Expectation (anticipation) means we have made a prediction about the possible future, often so as to be able to best respond to it when it arrives. However, not all situations are about the need for quick responses in order to survive, and expectation gets in the way of seeing reality. It is not only useful but is also the principle means by which we become de-calibrated. Meaning-making based on expectation may be a self-fulfilling feedback loop. Therefore re-calibration requires that expectation/anticipation is somehow discarded to allow something new to emerge. This can only be done if we feel safe-enough to do so, and we can only feel safe enough if we cease anticipating danger(!) How then does an expectation of danger cease?
This question introduces the way that responses to safety (and good stuff) vs. danger (and not-so-good stuff) are asymmetrical. Danger often requires a quick response – faster than cognitive meaning-making, so survival in danger tends to draw on reactive rather than cognitive meaning-making.

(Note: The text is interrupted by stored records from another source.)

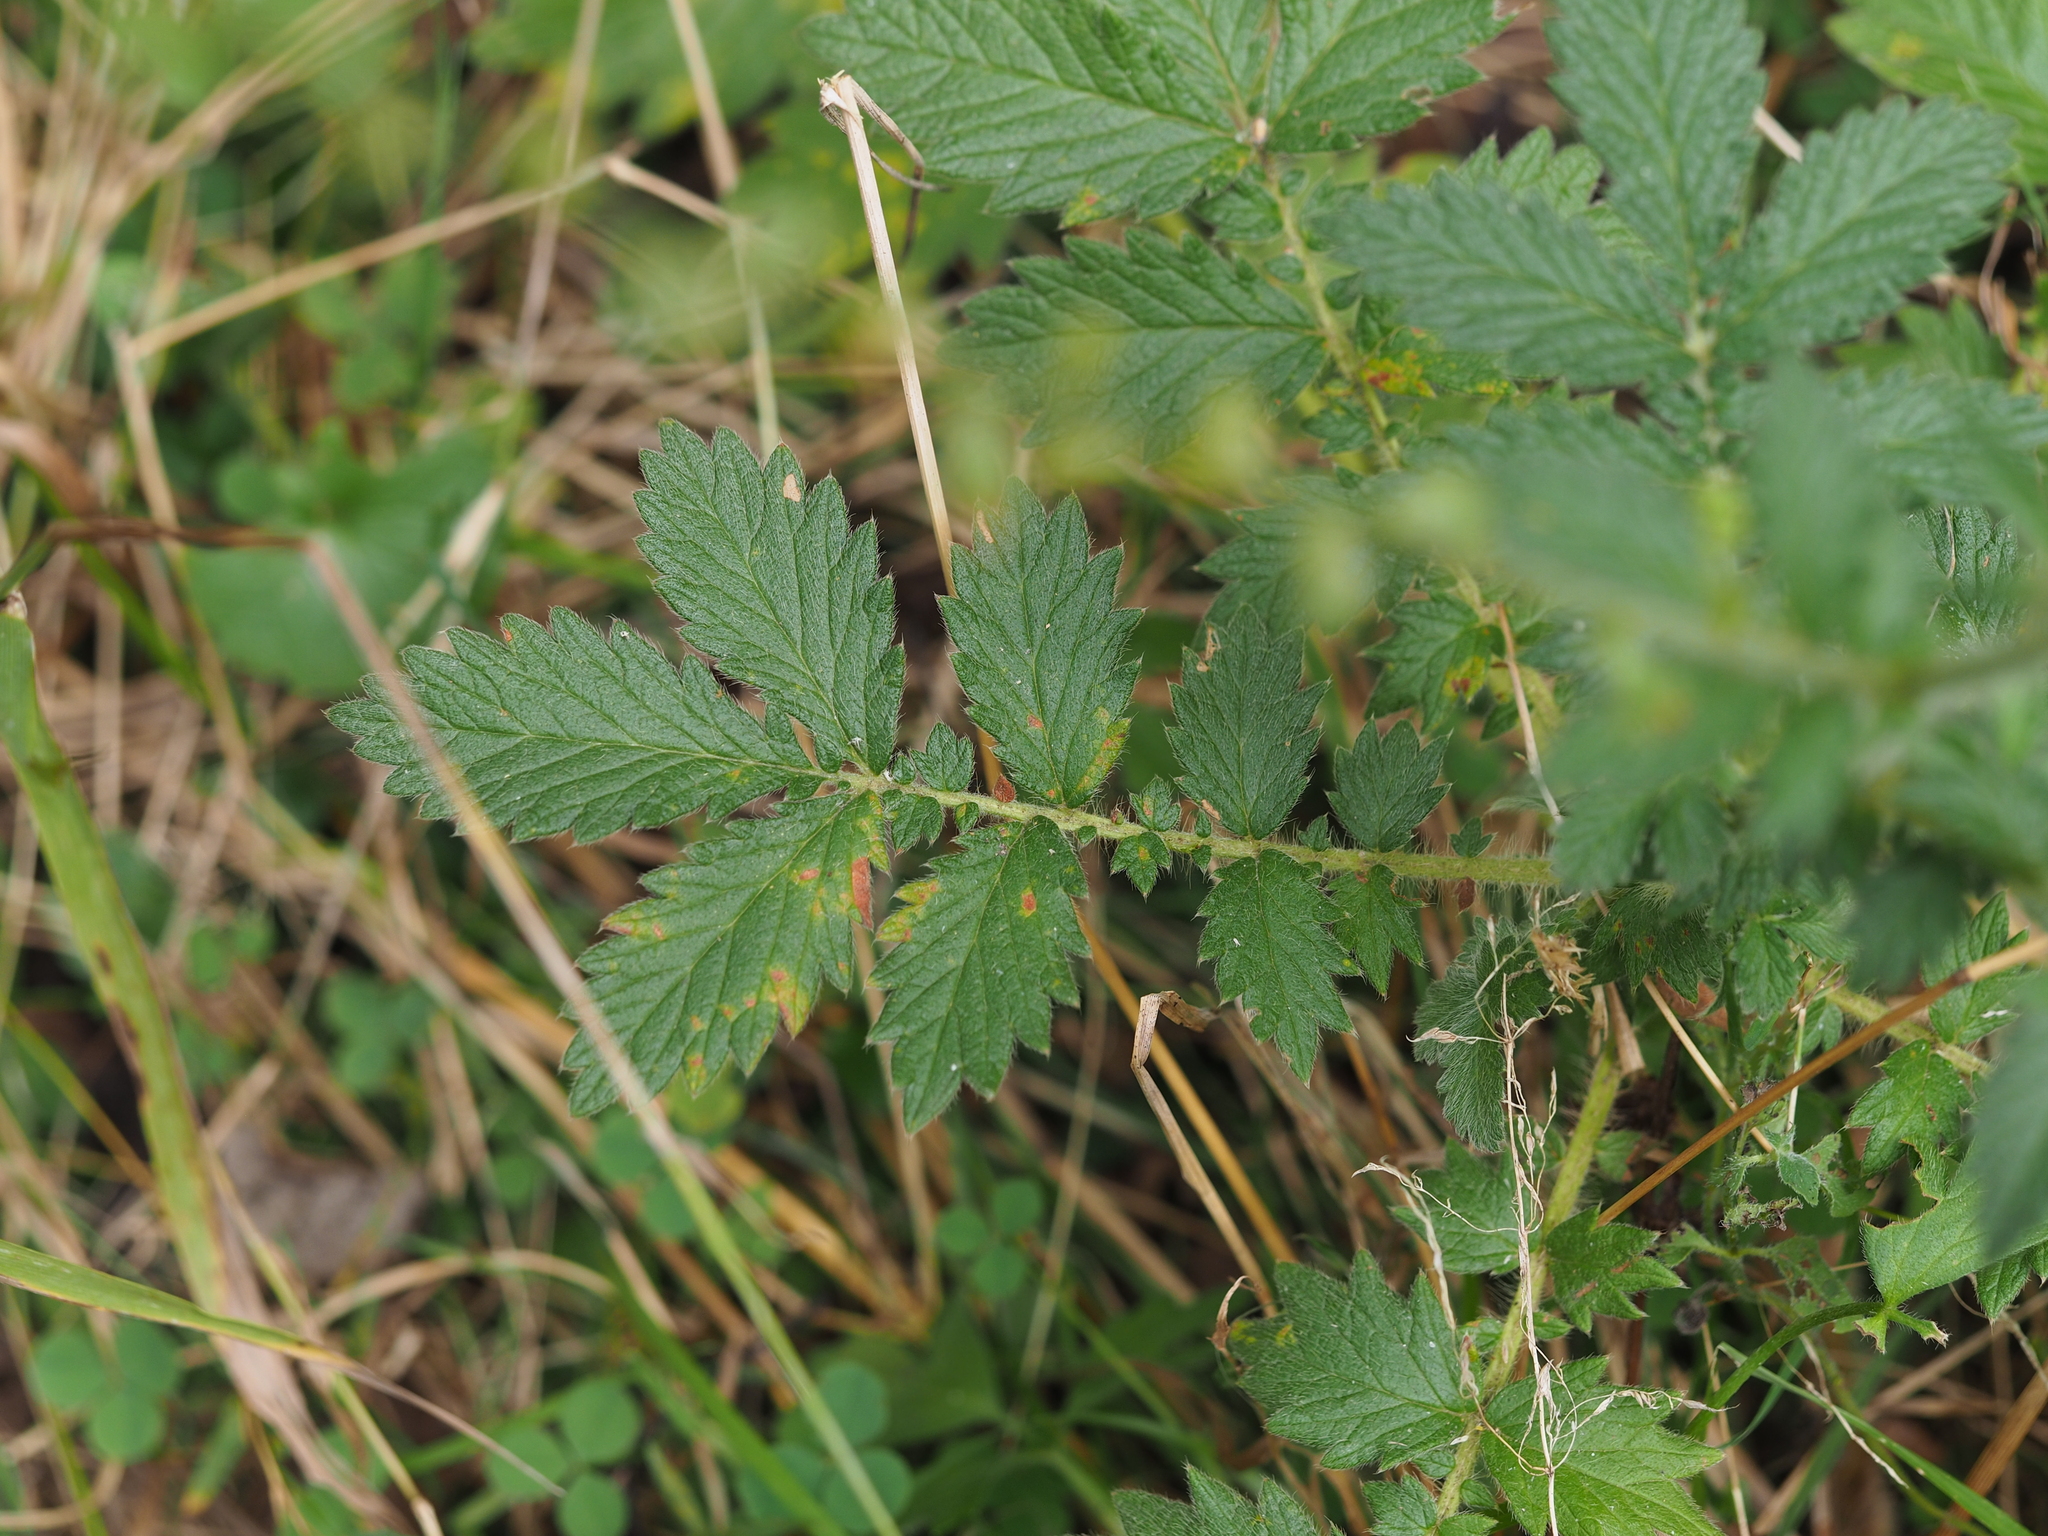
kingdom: Fungi
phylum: Basidiomycota
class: Pucciniomycetes
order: Pucciniales
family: Cronartiaceae
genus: Quasipucciniastrum
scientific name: Quasipucciniastrum ochraceum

The nervous system is inadequate to control a body in real time because of the energy and adaptive overhead to sustain nerve impulses over a substantial length of time. Therefore the communication system of the body is multiplexed into processes with different timeframes - and chemical signalling (e.g. proteins such as neurotransmitters and peptides, nitrous oxide, etc etc) through blood circulation is one way that mental-emotional-metabolic states are sustained over more than half a second. So another useful guideline is the time it takes to clean and replace sufficient blood so that a new state can be occupied. This clearance time is about 90 seconds, and if an emotion can only last longer than 90 seconds if it is being fed by thoughts or by a reserve of previously stored emotion (or - usually - both).